R Studio has a really nice method for dealing with this limitation called Projects. You can make a new Project folder by selecting File >>> New Project >>> New Directory. This will create a new folder on your computer, and inside the folder there will be a .Rproj file. This file tells are that all the paths to files in this Project start in this folder. This means that we don’t ever use setwd(), the working directory is already set to be project folder. And this also means that if we move the Project folder, say from the Desktop to Documents, or even send it to another computer, we don’t have to change the file paths.

You don’t have to see Projects in course, but I highly recommend trying them out. I’ll demo Projects in my office hours, and you can check out more info at https://support.rstudio.com/hc/en-us/articles/200526207-Using-Projects.

### Differences between brackets [ ], parentheses ( ), and quotations " "

Parenthesis ( ): used by functions:

seq(1, 10, 2)
c("cat", "dog", "bird")
# Note that c() is a function, which stands for
# concatenate, used to grouping data into a vector

Brackets [ ] are used to index or subset parts of dataframes or vectors:

# Subsetting vectors
rivers[1]
rivers[1:5]

# Subsetting dataframes, indexed as [row,column]
mtcars[1, ]
mtcars[, 1]
mtcars[1, 1]
mtcars[, "mpg"]

Quotation marks " " or ' ' are used to define character strings. Single and double quotes act the same in R, however they may be cases where you need to use quotes inside of quotes so it’s best to pick one you use most often and stick with it.

Using packages in R is a two-step process:

1. Install the package to your computer:
install.packages("package")
1. Load the package to your current R session with library():
library(package)

You only need to install a package once on your computer to use it, but you do have to load it each time you want to use it in a new session. The install.packages() functions takes in character strings, which is why we need "", but the library() functions does not. This also means that we and install multiple packages at once using c(), but we have to load them individually.

# This works
install.packages(c("package1", "package2"))

# This does not work
library(c(package1, package2))

# But this does
library(package1)
library(package2)

Finally, sometimes you’ll load two packages that have functions with the same name. To specify which function you want, you use package name followed by :: and the function name:

# package1 and package2 both a function called coolFunc() To
# specify which version I want:
package1::coolFunc()
package2::coolFunc()

### Changing the Settings in R Studio

You can access the setting by clicking Tools >>> Global Options.... R Studio is constantly being updated, so there be some small differences between your options interface and the lecture video.

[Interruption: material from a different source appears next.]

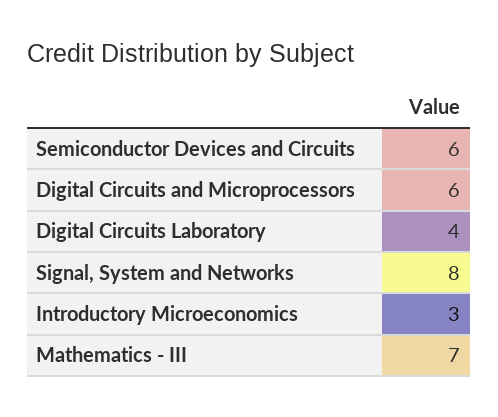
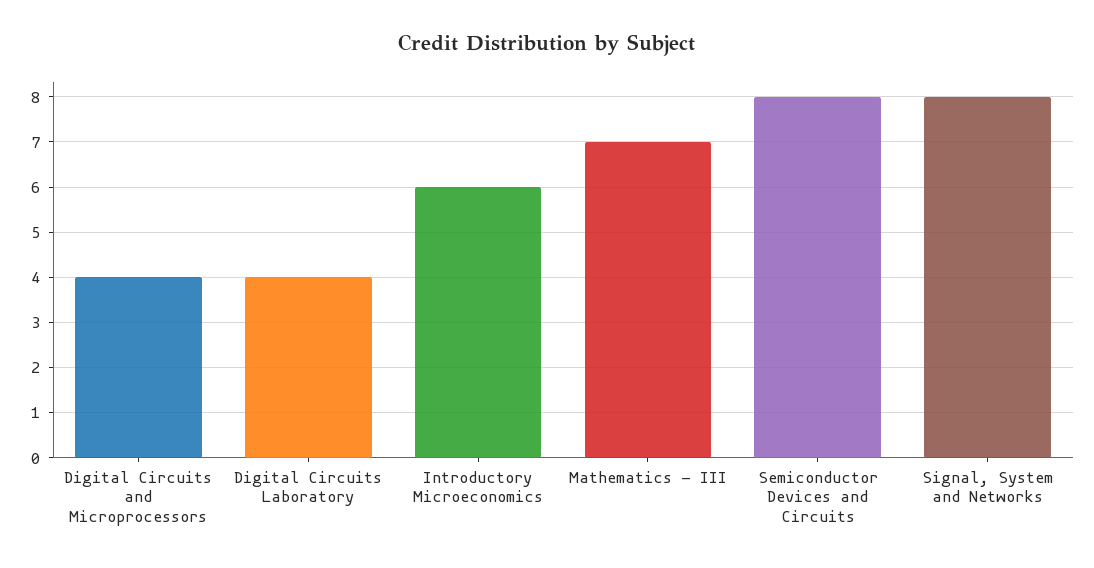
Semiconductor Devices and Circuits: 6 -> 8
Digital Circuits and Microprocessors: 6 -> 4
Introductory Microeconomics: 3 -> 6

You may want to change your CRAN mirror to the nearest geographic location, however this setting is unlikely to significantly change your experience so don’t worry if you’re not using the same one as shown in the lecture.

#### Code editing

This are most a user-preference. The one that I strongly recommend is checkingInsert spaces for tabs. In fact, I would try to get in the habit of never using tabs, just spaces.

### Other notes

• All stored variables can be removed by running rm(list=ls(all=TRUE))
• When you first start R Studio you may only have three panels, the Script panel will automatically open when you make a new script File >>> New File >>> R Script
• When saving a script you shouldn’t have to specific the “Save as Type”, it should default to saving as a .R file type. If for some reason you wanted to save it as a different fie type, just change the extension (i.e., script.txt).
• Avoid using spaces in your file names, these can cause problems for programs like R. I use - instead.
• ‘rivers’ is a dataset built into R, you can access it by typing rivers in the Console.
• The lectures show you some point-and-click ways to do things (e.g., setting working directory, loading data). We want you to use what works for you best, but I strongly encourage you try to not go the point-and-click route. Making your code reproducible using scripts makes it way easier to solve problems when things break down. If it’s not in the script, it’s going to be really hard to troubleshoot.